When you encounter these types of problems, the typical thing to do is to find some "decision scheme" that can decompose your big problem into a series of smaller problems. The gist of this problem is finding a set $(h_1, \dots, h_n)$ that maximizes your mean grade $\frac{\sum_{i \le n} f_i(h_i)}{n}$ subjected to the constraint that $\sum\limits_{i \le n} h_i \le H$. Notice that maximizing $\frac{\sum_{i \le n} f_i(h_i)}{n}$ is equivalent to just maximizing $\sum\limits_{i \le n} f_i(h_i)$ since the denominator $n$ is independent of the choices of $(h_1, \dots, h_n)$ that we make.
Now, there are various dynamic programming schemes that we can choose to solve this problem, each of which depends on some special interpretation of an "optimal functional" that we define. For me, the intuitive one is based on the idea of variable elimination, in which we eliminate one of the variables $h_i$ at each turn.
Here, let $\textrm{Best}(k, h)$ denote the maximum cumulative grade you can gain for the classes $C_k, C_{k+1}, \dots, C_n$ so that you spend no more than $h$ hours on all of their final projects. Given this interpretation, it is clear that our problem is to find $\textrm{Best}(n, H)$.
Now comes the fun/interesting part. First, we need to convince ourselves that this functional displays what we would call an "optimal substructure." In layman's words, this claims that if we know the best distribution of no more than 5 hours to Networking and Programming Languages' final projects, then we also know the best distribution of 8 hours to the Networking, PL, and OS' final projects if we decide to allocate 3 hours to the OS project. It's simple, we just use the same optimal budget of 5 hours for Networking and Programming languages that we already have.

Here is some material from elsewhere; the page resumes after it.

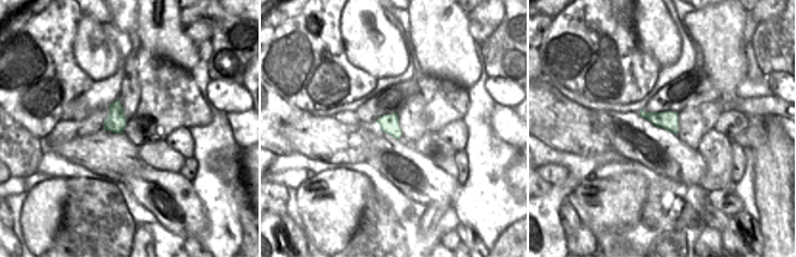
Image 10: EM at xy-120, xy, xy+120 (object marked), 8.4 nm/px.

In other words, this optimal substructure property guides us on the decision we have to make at each turn (because we don't have to worry about the subproblems). Here, $\textrm{Best}(k, h)$, according to the substructural property we've introduced above, must make a decision on what $h_k$ should be assigned. In addition, it must
- Ensure that $h_k$ does not exceed its allocated hours of $h$, and
- Maximize the grades contingent on the choices that it can make.
Therefore, when we consider the problem of computing $\textrm{Best}(k, h)$, there's a range of valid decisions that we can make, each corresponds with an assignment of a single value to $h_k$. For example, say I'm considering $\textrm{Best}(\textbf{Networking}, 5)$, which corresponds to the maximum cumulative grade that I can get in classes Networking, PL, and OS with only 5 hours to distribute between them. Now, I have to make a decision about how I will budge for Networking. Say I budget exactly 0 hours to networking, then I can spend 5 hours on PL and OS; alternative, I can budget 1 hour to networking and spend 4 hours between PL and OS, 2 hours to networking and 3 between PL and OS, etc. Each choice of time budget for Networking also determines a subproblem that I have to solve between PL and OS with the remaining time. Once we consider all of these choices (and subproblems), we must then commit to the problem that will give us the best solution.
This thought process should yield a recurrence for Best that can be computed in some increasing order of its parameter. This computation then takes the form of a tabulation over an $n \times H$ grid, each time spending approximately $O(k)$ (where $k \le n$ is the column number) time between the $O(k)$ choices, which gives an $O(n^2 H)$ algorithm.